Florida is more prone to overheating than to frostbite, as the statewide average temperatures will attest. July is the hottest month by a small margin, with average highs of 82 degrees. Even the month with the coldest averages (January) rarely sees the mercury dip below 50. For this reason, homeowners should choose a grass that can withstand a good deal of heat and humidity. Because the temperatures tend to be higher in the southern part of the state, it's acceptable to apply fertilizer all year round. Residents of northern and central Florida should cease the distribution of fertilizer in the late summer or early fall. While the state doesn't see a great deal of winter weather per se, the grass will still go dormant during the cooler months in this area of the state.

Common Grass Types

Here's a brief rundown on the grasses that thrive best in the warm, humid Florida climate.

St. Augustine grass

This is a highly recognizable type of greenery, as it's quite popular in the southern states. The blades are a deep green with a hint of blue and have a full, flat appearance.

Bermuda grass

Most commonly found on golf courses and other sports fields, Bermuda grass is grayish-green in color and features short, rough blades.
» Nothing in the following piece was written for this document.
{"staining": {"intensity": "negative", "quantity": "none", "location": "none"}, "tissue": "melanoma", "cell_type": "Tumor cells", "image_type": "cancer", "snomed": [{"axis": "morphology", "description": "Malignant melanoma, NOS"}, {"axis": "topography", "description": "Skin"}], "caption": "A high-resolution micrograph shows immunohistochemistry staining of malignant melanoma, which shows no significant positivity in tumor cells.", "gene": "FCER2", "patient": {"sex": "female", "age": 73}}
Bahiagrass In my experience, Bahia grass tends to produce a rich, dense sod. Vividly green in color, it can thrive even in less-than-optimal conditions.

Buffalo grass

The blue-green, curling blades of Buffalo grass bring to mind the ruffled mane of the beast for which it was named.

Centipede grass

This variety will blanket the lawn in a rich, lush carpet of deep green, even with minimal maintenance.

Zoysia grass

This flamboyantly named species is the one to plug in when a dramatic effect is desired. Landscapers are particularly fond of the fine texture and curb appeal that zoysia provides.

In Conclusion

While it's important to understand the weather conditions—as well as which plant species are most likely to endure in the heat of the South—maintaining a beautiful yard is as easy as the Florida lifestyle itself. A bad day tending to a Florida lawn is preferable to a good day tending to a lawn anywhere else.